Exercise instructions: Look through the entries below for the string "CINÉMA", and copy each line where it is found.

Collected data
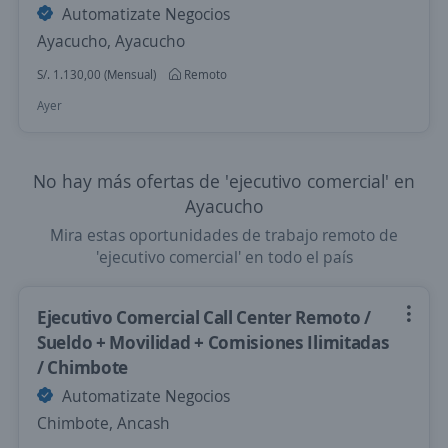
Automatizate Negocios
Ayacucho, Ayacucho
S/. 1.130,00 (Mensual)
Remoto
Ayer
No hay más ofertas de 'ejecutivo comercial' en
Ayacucho
Mira estas oportunidades de trabajo remoto de
'ejecutivo comercial' en todo el país
Ejecutivo Comercial Call Center Remoto /
Sueldo + Movilidad + Comisiones Ilimitadas
/ Chimbote
Automatizate Negocios
Chimbote, Ancash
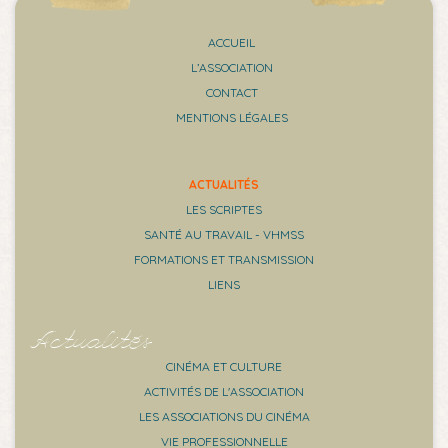
ACCUEIL
L’ASSOCIATION
CONTACT
MENTIONS LÉGALES
ACTUALITÉS
LES SCRIPTES
SANTÉ AU TRAVAIL - VHMSS
FORMATIONS ET TRANSMISSION
LIENS
Actualités
CINÉMA ET CULTURE
ACTIVITÉS DE L'ASSOCIATION
LES ASSOCIATIONS DU CINÉMA
VIE PROFESSIONNELLE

Reply to the exercise:
CINÉMA ET CULTURE
LES ASSOCIATIONS DU CINÉMA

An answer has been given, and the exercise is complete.